Your objective ::
Which lines in the listing below contain the word "with"? Pull out each of those lines.

[Saved data entries]
= Beginning of Section =
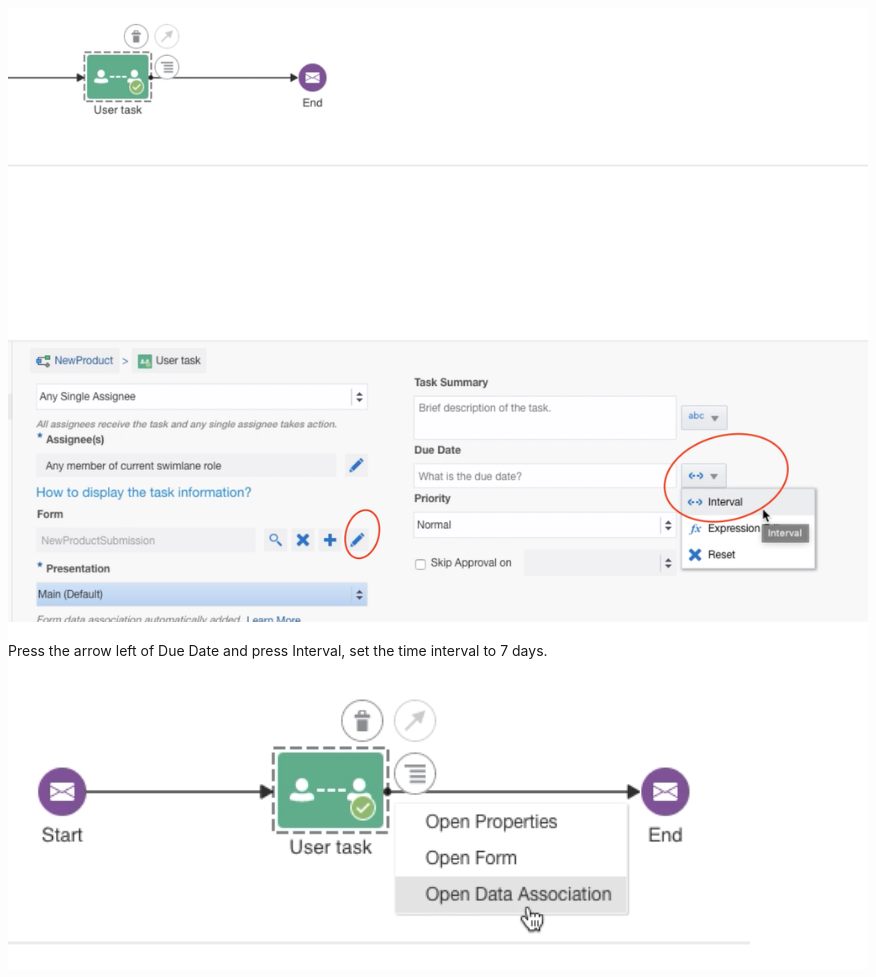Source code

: ![](screenshots/300/pt12/24.png)

Press the arrow left of Due Date and press Interval, set the time interval to 7 days. 

![](screenshots/300/pt12/26.png)
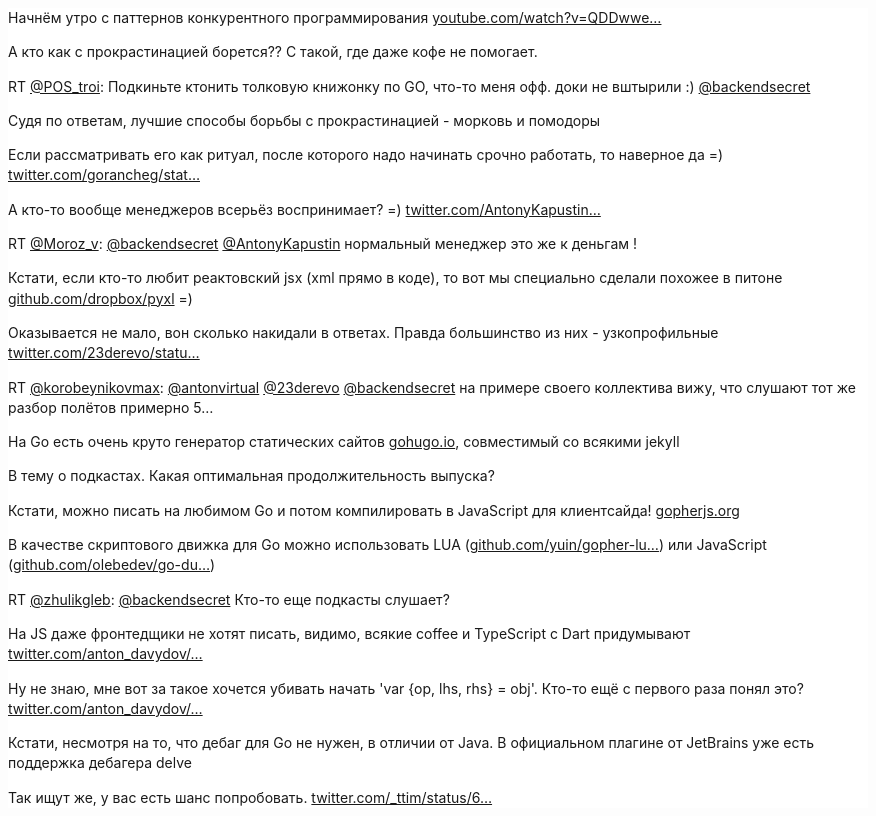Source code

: Начнём утро с паттернов конкурентного программирования <a href="https://t.co/YXuaaVcway">youtube.com/watch?v=QDDwwe…</a>

А кто как с прокрастинацией борется?? С такой, где даже кофе не помогает.

RT <a href="https://twitter.com/POS_troi" title="POS_troi">@POS_troi</a>: Подкиньте ктонить толковую книжонку по GO, что-то меня офф. доки не вштырили  :) <a href="https://twitter.com/backendsecret" title="Разработчик бэкенда">@backendsecret</a>

Судя по ответам, лучшие способы борьбы с прокрастинацией - морковь и помодоры

Если рассматривать его как ритуал, после которого надо начинать срочно работать, то наверное да =) <a href="https://t.co/9zkJDscR5Y">twitter.com/gorancheg/stat…</a>

А кто-то вообще менеджеров всерьёз воспринимает? =) <a href="https://t.co/D7VJVJZU71">twitter.com/AntonyKapustin…</a>

RT <a href="https://twitter.com/Moroz_v" title="Moroz_v">@Moroz_v</a>: <a href="https://twitter.com/backendsecret" title="Разработчик бэкенда">@backendsecret</a> <a href="https://twitter.com/AntonyKapustin" title="Antony Kapustin">@AntonyKapustin</a> нормальный менеджер это же к деньгам !

Кстати, если кто-то любит реактовский jsx (xml прямо в коде), то вот мы специально сделали похожее в питоне <a href="https://t.co/sZsrCtUNn3">github.com/dropbox/pyxl</a> =)

Оказывается не мало, вон сколько накидали в ответах. Правда большинство из них - узкопрофильные <a href="https://t.co/fCFE8it0EN">twitter.com/23derevo/statu…</a>

RT <a href="https://twitter.com/korobeynikovmax" title="Maxim Korobeynikov">@korobeynikovmax</a>: <a href="https://twitter.com/antonvirtual" title="Anton Zhbankov">@antonvirtual</a> <a href="https://twitter.com/23derevo" title="Alexey Fyodorov">@23derevo</a> <a href="https://twitter.com/backendsecret" title="Разработчик бэкенда">@backendsecret</a> на примере своего коллектива вижу, что слушают тот же разбор полётов примерно 5…

На Go есть очень круто генератор статических сайтов <a href="https://t.co/7GytiWwqsg">gohugo.io</a>, совместимый со всякими jekyll

В тему о подкастах. Какая оптимальная продолжительность выпуска?

Кстати, можно писать на любимом Go и потом компилировать в JavaScript для клиентсайда! <a href="https://t.co/BPPkuCL5n7">gopherjs.org</a>

В качестве скриптового движка для Go можно использовать LUA (<a href="https://t.co/GIitwfKblt">github.com/yuin/gopher-lu…</a>) или JavaScript (<a href="https://t.co/zx5d5VFyfD">github.com/olebedev/go-du…</a>)

RT <a href="https://twitter.com/zhulikgleb" title="gleb.zhulik">@zhulikgleb</a>: <a href="https://twitter.com/backendsecret" title="Разработчик бэкенда">@backendsecret</a> Кто-то еще подкасты слушает?

На JS даже фронтедщики не хотят писать, видимо, всякие coffee и TypeScript с Dart придумывают <a href="https://t.co/ZevYedFF5Q">twitter.com/anton_davydov/…</a>

Ну не знаю, мне вот за такое хочется убивать начать 'var {op, lhs, rhs} = obj'. Кто-то ещё с первого раза понял это? <a href="https://t.co/AZvGjoVBl2">twitter.com/anton_davydov/…</a>

Кстати, несмотря на то, что дебаг для Go не нужен, в отличии от Java. В официальном плагине от JetBrains уже есть поддержка дебагера delve

Так ищут же, у вас есть шанс попробовать. <a href="https://t.co/Gj2td1Q76V">twitter.com/_ttim/status/6…</a>
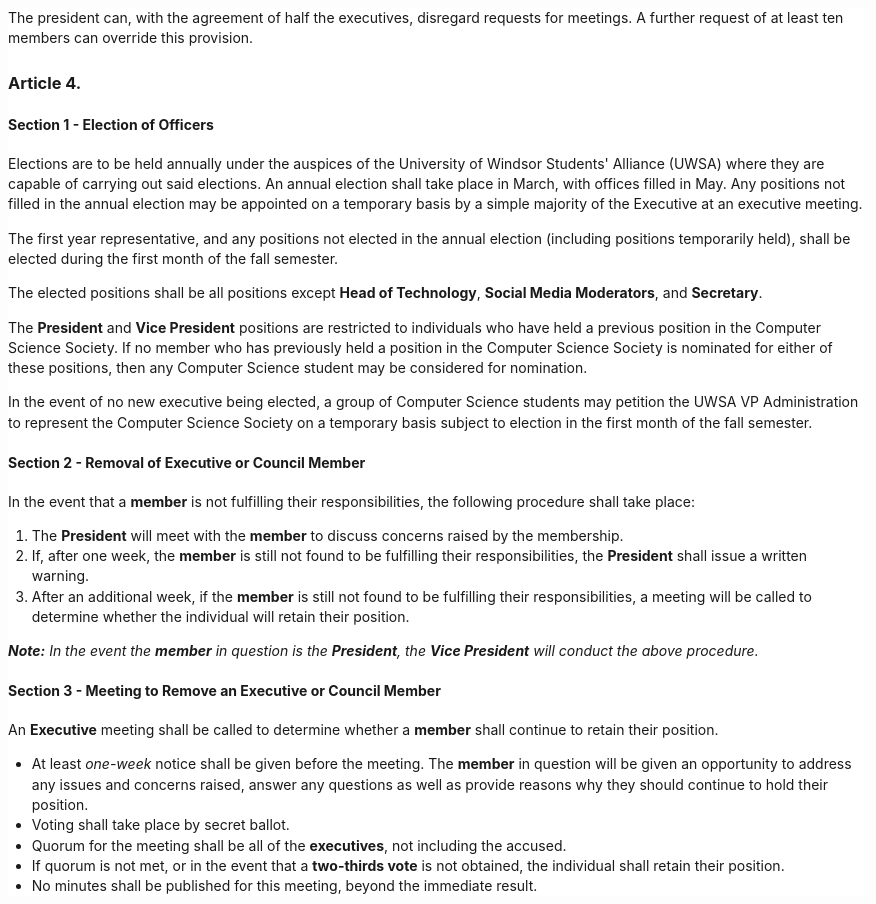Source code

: The president can, with the agreement of half the executives, disregard
requests for meetings. A further request of at least ten members can
override this provision.

### Article 4.

#### Section 1 - Election of Officers

Elections are to be held annually under the auspices of the University
of Windsor Students' Alliance (UWSA) where they are capable of carrying
out said elections. An annual election shall take place in March, with
offices filled in May. Any positions not filled in the annual election
may be appointed on a temporary basis by a simple majority of the
Executive at an executive meeting.

The first year representative, and any positions not elected in the
annual election (including positions temporarily held), shall be elected
during the first month of the fall semester.

The elected positions shall be all positions except **Head of Technology**, **Social Media Moderators**, and **Secretary**.

The **President** and **Vice President** positions are restricted to individuals who have held a previous position in the Computer Science Society. If no member who has previously held a position in the Computer Science Society is nominated for either of these positions, then any Computer Science student may be considered for nomination.

In the event of no new executive being elected, a group of Computer
Science students may petition the UWSA VP Administration to represent
the Computer Science Society on a temporary basis subject to election in
the first month of the fall semester.

#### Section 2 - Removal of Executive or Council Member

In the event that a **member** is not fulfilling their responsibilities, the following procedure shall take place:

1.  The **President** will meet with the **member** to discuss concerns raised by the membership.
2.  If, after one week, the **member** is still not found to be fulfilling their responsibilities, the **President** shall issue a written warning.
3.  After an additional week, if the **member** is still not found to be fulfilling their responsibilities, a meeting will be called to determine whether the individual will retain their position.

_**Note:** In the event the **member** in question is the **President**, the **Vice President** will conduct the above procedure._

#### Section 3 - Meeting to Remove an Executive or Council Member

An **Executive** meeting shall be called to determine whether a **member**
shall continue to retain their position.

-   At least _one-week_ notice shall be given before the meeting. The
    **member** in question will be given an opportunity to address any issues
    and concerns raised, answer any questions as well as provide reasons why
    they should continue to hold their position.
-   Voting shall take place by secret ballot.
-   Quorum for the meeting shall be all of the **executives**, not including the accused.
-   If quorum is not met, or in the event that a **two-thirds vote** is
    not obtained, the individual shall retain their position.
-   No minutes shall be published for this meeting, beyond the immediate
    result.
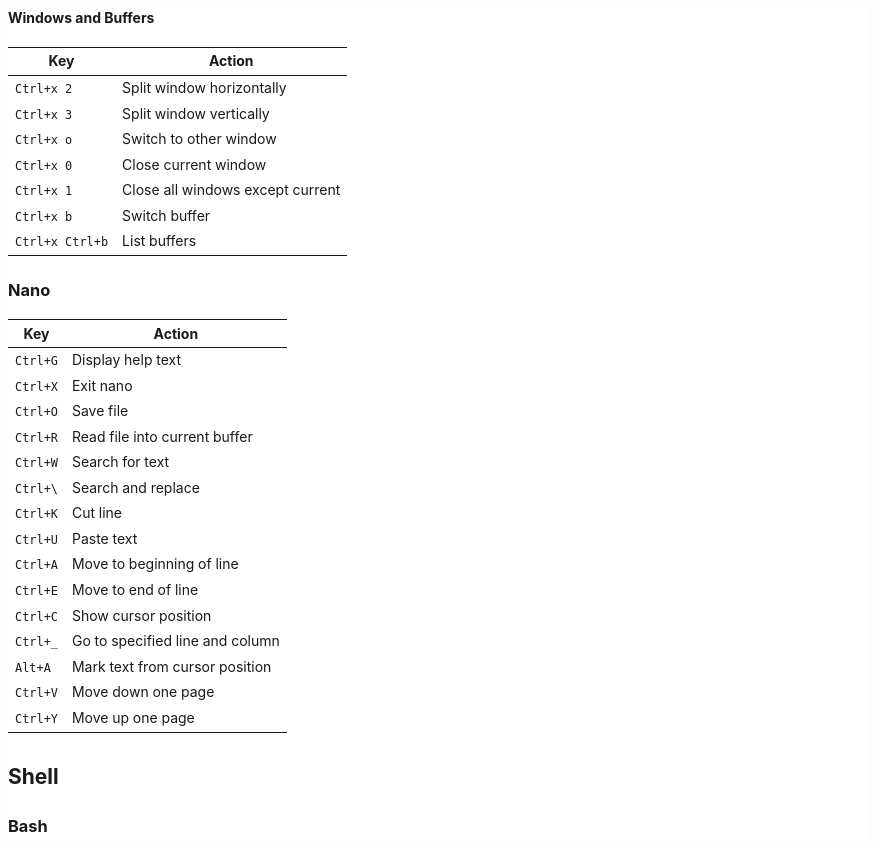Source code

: #### Windows and Buffers

| Key | Action |
|-----|--------|
| `Ctrl+x 2` | Split window horizontally |
| `Ctrl+x 3` | Split window vertically |
| `Ctrl+x o` | Switch to other window |
| `Ctrl+x 0` | Close current window |
| `Ctrl+x 1` | Close all windows except current |
| `Ctrl+x b` | Switch buffer |
| `Ctrl+x Ctrl+b` | List buffers |

### Nano

| Key | Action |
|-----|--------|
| `Ctrl+G` | Display help text |
| `Ctrl+X` | Exit nano |
| `Ctrl+O` | Save file |
| `Ctrl+R` | Read file into current buffer |
| `Ctrl+W` | Search for text |
| `Ctrl+\` | Search and replace |
| `Ctrl+K` | Cut line |
| `Ctrl+U` | Paste text |
| `Ctrl+A` | Move to beginning of line |
| `Ctrl+E` | Move to end of line |
| `Ctrl+C` | Show cursor position |
| `Ctrl+_` | Go to specified line and column |
| `Alt+A` | Mark text from cursor position |
| `Ctrl+V` | Move down one page |
| `Ctrl+Y` | Move up one page |

## Shell

### Bash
= End of Section =
Result for this exercise ::
: The president can, with the agreement of half the executives, disregard
out said elections. An annual election shall take place in March, with
1.  The **President** will meet with the **member** to discuss concerns raised by the membership.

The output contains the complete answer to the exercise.